— PROBLEM STATEMENT —
Only the lines from the one containing "fruit basket: none [378,313,542,404]" through the end of the entries are wanted, retyped exactly and without pictures.

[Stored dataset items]
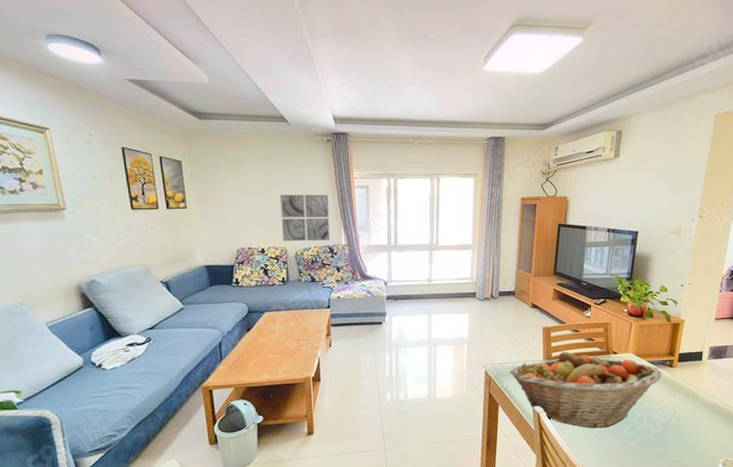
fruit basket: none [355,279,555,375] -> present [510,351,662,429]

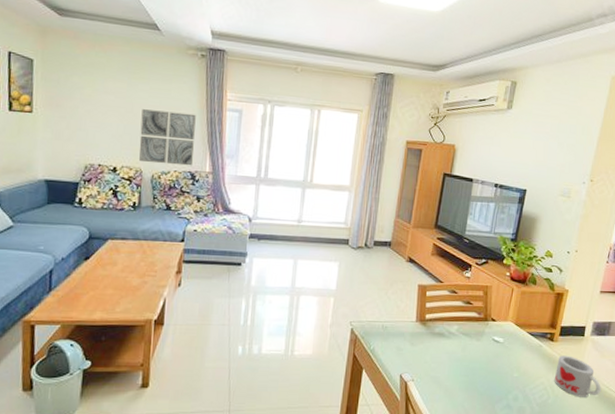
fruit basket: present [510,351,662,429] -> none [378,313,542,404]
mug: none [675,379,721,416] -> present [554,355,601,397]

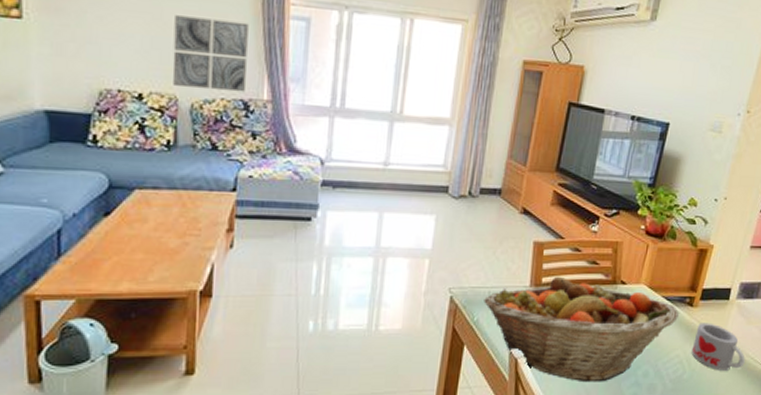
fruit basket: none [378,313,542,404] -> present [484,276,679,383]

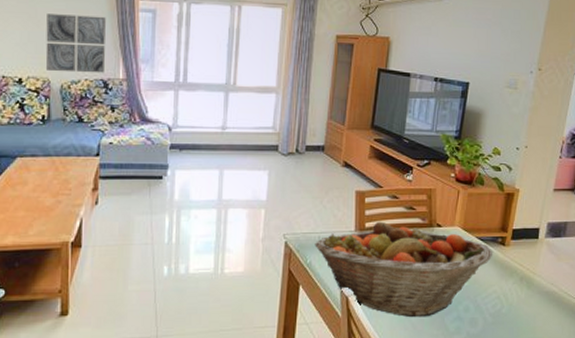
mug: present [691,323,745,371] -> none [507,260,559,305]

— SOLUTION TO THIS TASK —
fruit basket: none [378,313,542,404] -> present [484,276,679,383]

mug: present [691,323,745,371] -> none [507,260,559,305]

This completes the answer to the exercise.